General Secretary of The CPUSA
The McCarthy Cold War era had taken a heavy toll on the Communist Party USA, as many American members were called to testify to Congressional committees. In addition, due to the Soviet invasion of Hungary in 1956, many members became disenchanted and left the party. They were also moved by the Soviet leader Nikita Khrushchev's dismissal of Stalinism. In the United States, the rise of the New Left and the Warsaw Pact invasion of Czechoslovakia in 1968 created hostility between leftists and the CPUSA, marginalizing it.
Hall, along with other Party leaders who remained, sought to rebuild the party. He led the struggle to reclaim the legality of the Communist Party and addressed tens of thousands in Oregon, Washington, and California. Envisioning a democratization of the American Communist movement, Hall spoke of a "broad people's political movement" and tried to ally his party with radical campus groups, the anti-Vietnam War movement, civil rights organizations, and the new rank-and-file trade union movements in an effort to build the CPUSA among the young “baby boomer” generation of activists.

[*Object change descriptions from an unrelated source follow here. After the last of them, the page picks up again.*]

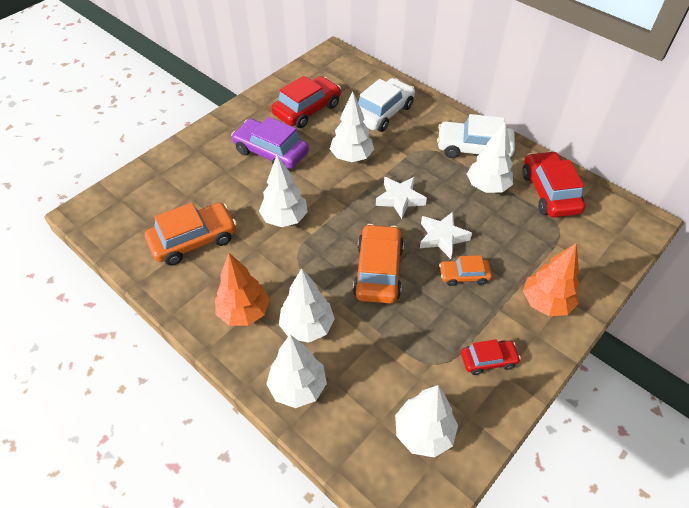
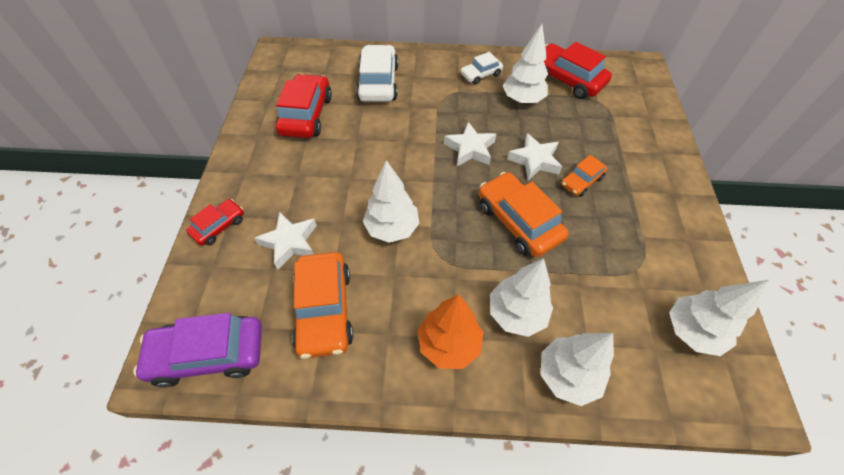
camera: 40 degrees left, 5 degrees up
(193, 240) = (324, 310): orange car -> orange car turned 150 degrees clockwise
(214, 187) = (290, 242): none -> white star
(271, 152) = (313, 174): purple car -> purple car (209, 354)
(351, 157) = (392, 136): white tree -> none
(473, 148) = (481, 75): white car -> white car, size x0.56
(488, 360) = (667, 236): red car -> red car (219, 226)
(545, 303) = (652, 165): orange tree -> none

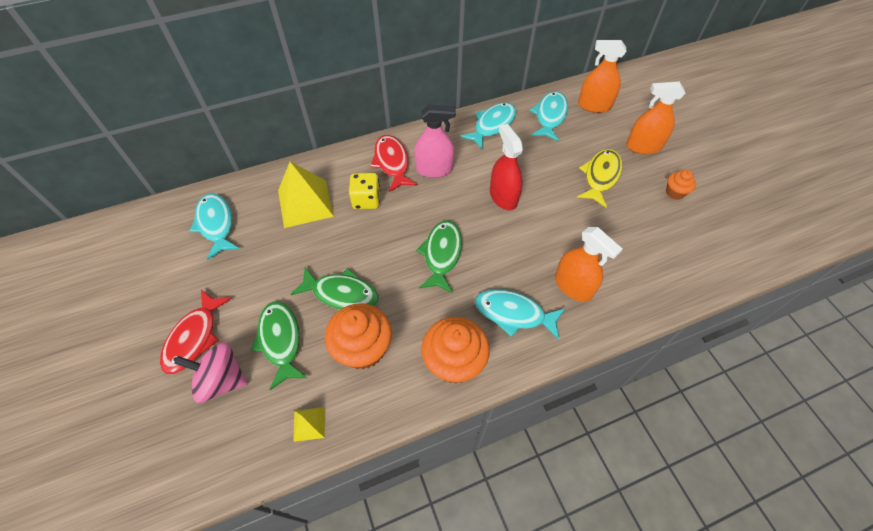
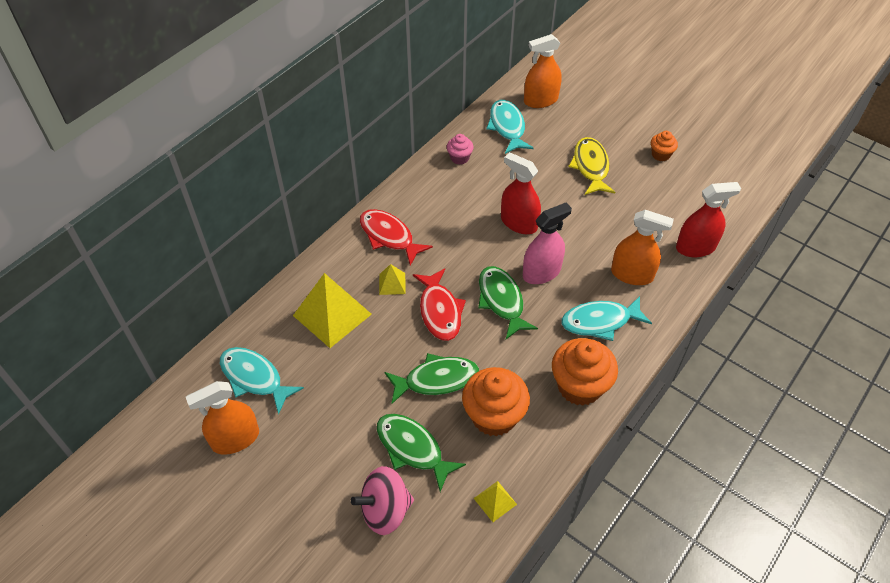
camera: 30 degrees left, 5 degrees down
(194, 337) = (325, 490): red fish -> red fish (440, 311)
(366, 200) = (392, 283): yellow dice -> yellow pyramid
(434, 169) = (435, 225): pink spray bottle -> pink spray bottle (541, 272)
(492, 125) = (459, 158): turquoise fish -> pink cupcake
(643, 146) = (609, 123): orange spray bottle -> orange spray bottle (235, 439)
(652, 290) = (695, 247): none -> red spray bottle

Ultimately, Hall failed to forge a lasting alliance with the New Left.
Hall spoke regularly on campuses and talk shows as an advocate for socialism in the United States. He argued for socialism in the United States to be built on the traditions of U.S.-style democracy rooted in the United States Bill of Rights. He would often say Americans didn't accept the Constitution without a Bill of Rights and wouldn't accept socialism without a Bill of Rights. He professed deep confidence in the democratic traditions of the American people. He remained a prolific writer on current events, producing a great number of articles and pamphlets, of which many were published in the magazine Political Affairs.

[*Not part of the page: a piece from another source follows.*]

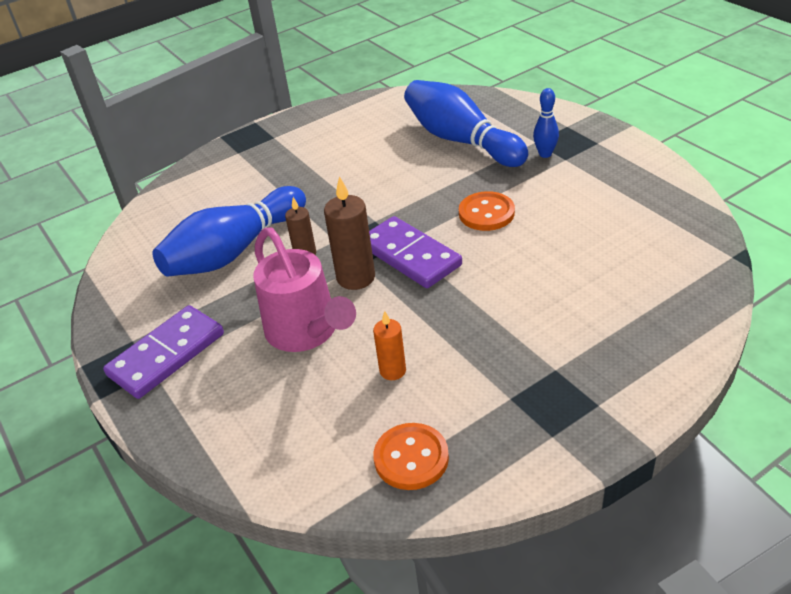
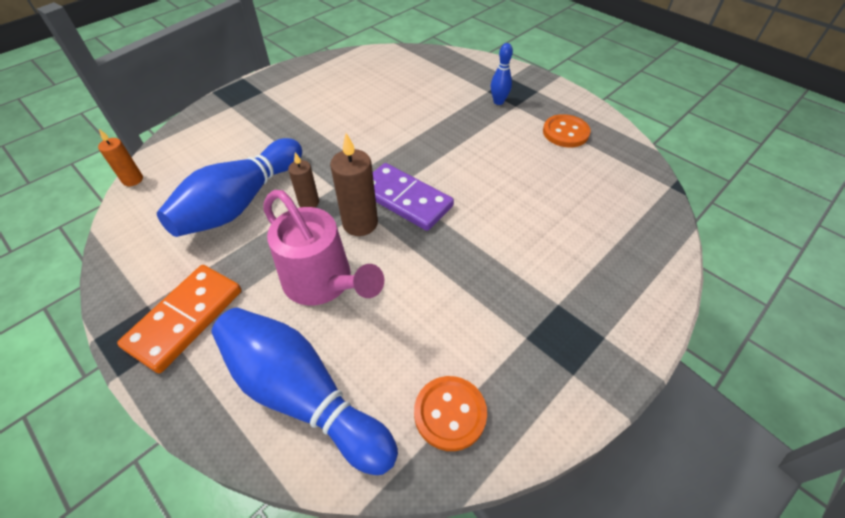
camera: 15 degrees left, 10 degrees up
(167, 355) = (185, 319): purple domino -> orange domino
(392, 371) = (413, 318): orange candle -> orange candle (133, 180)
(461, 140) = (426, 91): blue bowling pin -> blue bowling pin (303, 395)
(486, 213) = (463, 156): orange button -> orange button (565, 132)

During the 1960s and 1970s, Hall also made frequent appearances on Soviet television, always supporting the position of the Soviet Communist Party and the Leonid Brezhnev regime. Hall guided the CPUSA in accordance with the party line of the Communist Party of the Soviet Union (CPSU), rejecting any liberalization efforts such as Eurocommunism. He also dismissed the radical new revolutionary movements that criticized the official Soviet party line of "Peaceful coexistence" and called for a world revolution. After the Sino-Soviet split, Maoism likewise was condemned, and all Maoist sympathizers were expelled from the CPUSA in the early 1960s.
Hall had a reputation of being one of the most convinced supporters of the actions and interests of the Soviet Union outside the USSR's political sphere of influence. From 1959 onward, Hall spent some time in Moscow each year and was one of the most widely known American politicians in the USSR, where he was received by high-level Soviet politicians such as Leonid Brezhnev. Hall defended the Soviet invasions of Czechoslovakia and Afghanistan, and supported the Stalinist principle of "Socialism in One Country". Hall gave his support to the pro-Soviet regime of Pol Pot—until the Soviet-backed Vietnam invaded Kampuchea in 1978. In the early 1980s, Hall and the CPUSA criticized the Solidarity movement in Poland. In 1992, the Moscow daily Izvestia claimed that the CPUSA had received over $40 million in payments from the Soviet Union, contradicting Hall's long-standing claims of financial independence. The former KGB General Oleg Kalugin declared in his memoir that the KGB had Hall and the American Communist Party "under total control" and that he was known to be siphoning off "Moscow money" to set up his own horse-breeding farm." The writer and J. Edgar Hoover biographer Curt Gentry has noted that a similar story about Hall was planted in the media through the FBI's secret COINTELPRO campaign of disruption and disinformation against radical opposition groups.